Abstract: TH-PO262

Implications of Short-Term Coxsackievirus Infection in Non-Obese Diabetic Mouse Kidneys

Session Information

Category: Acute Kidney Injury

  • 001 AKI: Basic


  • Walter, Debra L., Ohio University, Athens, Ohio, United States
  • Oaks, Rosemary J, Ohio University, Athens, Ohio, United States
  • Malgor, Ramiro, Ohio University, Athens, Ohio, United States
  • Schwartz, Frank L., Ohio University, Athens, Ohio, United States
  • Mccall, Kelly D., Ohio University, Athens, Ohio, United States
  • Coschigano, Karen T., Ohio University, Athens, Ohio, United States

End stage renal disease (ESRD) can result from four primary diagnoses, diabetes, hypertension, glomerulonephritis and cystic kidney disease, all of which have viruses implicated as causative agents. Enteroviruses, like coxsackievirus (CV), are a common genus of viruses that have been implicated in both diabetes and cystic kidney disease, however, little is known about early CV infection in the kidney and how that infection may contribute to ESRD. This study, therefore, evaluates short-term CV infection in the kidneys of non-obese diabetic (NOD) mice; a strain of mice with a genetic predisposition to develop type 1 diabetes mellitus (the most common primary ESRD diagnosis), a condition which can be accelerated by CV infection in these mice. Characterizing the short-term effects of CV on the kidneys will define our understanding of how “innocent” viruses like CV may have a more significant impact on chronic kidney disease than previously described.

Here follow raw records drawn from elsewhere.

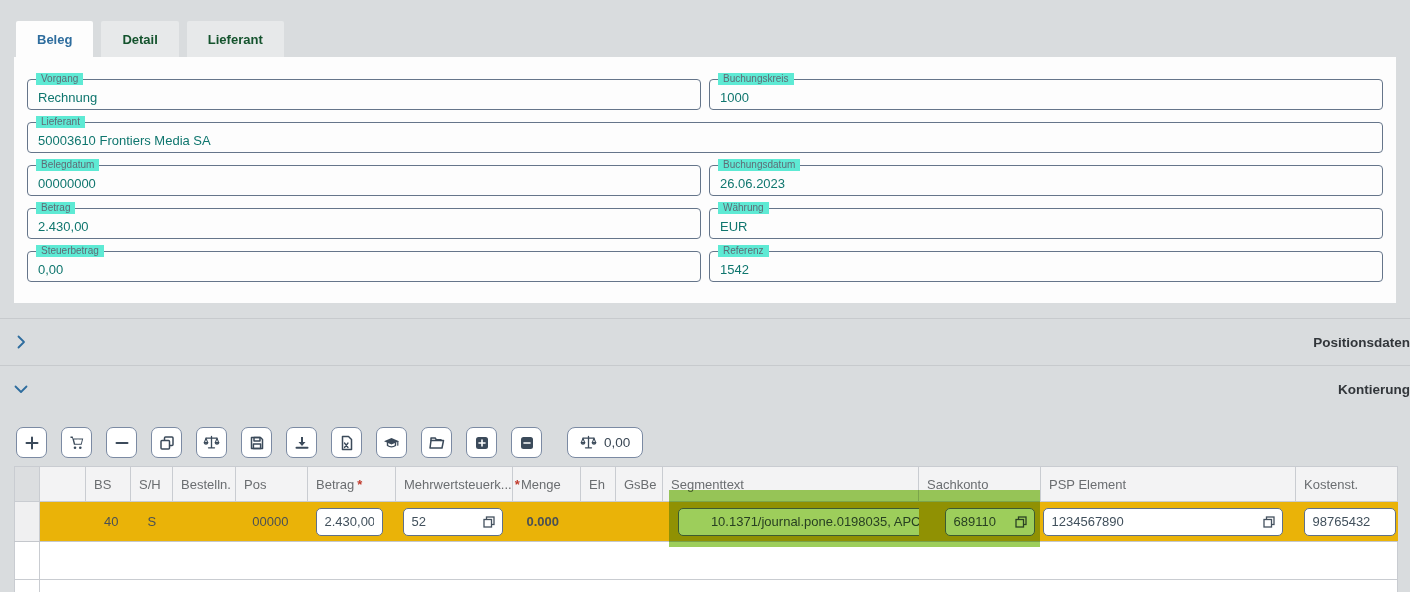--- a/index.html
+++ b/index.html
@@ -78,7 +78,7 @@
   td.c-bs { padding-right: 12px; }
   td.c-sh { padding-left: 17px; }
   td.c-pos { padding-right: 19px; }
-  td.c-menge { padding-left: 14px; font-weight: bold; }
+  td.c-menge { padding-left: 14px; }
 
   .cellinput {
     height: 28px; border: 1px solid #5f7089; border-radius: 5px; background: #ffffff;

Eight-week-old NOD mice were infected with CV and euthanized 3, 7, 10 and 14 days post infection. Kidneys were collected and processed for histological and gene expression analyses.


CV RNA in the kidney peaked 3 days post infection and was identified in both the glomerulus and tubulointerstitial regions. Virus was no longer detectible by real-time RT-PCR or in situ hybridization 14 days post infection. Percent kidney weight and urinary albumin creatinine ratio, hallmarks of kidney injury, did not demonstrate significant alterations in NOD mouse kidneys at these timepoints. Histological evaluation of PAS and H&E stained tissue did not reveal any significant pathological changes between infected and non-infected kidneys at any time point. However, gene expression of TLR3 and its signaling products TNFα, IL-6 and CXCL10 were found to be upregulated 3 days post CV infection, indicating a potential kidney cell response to virus infection. Further evaluation will be performed to determine in which cells of the kidney TLR3 is upregulated.


Together, these data will help identify initial kidney gene expression changes in response to virus infection that may play a role in later ESRD.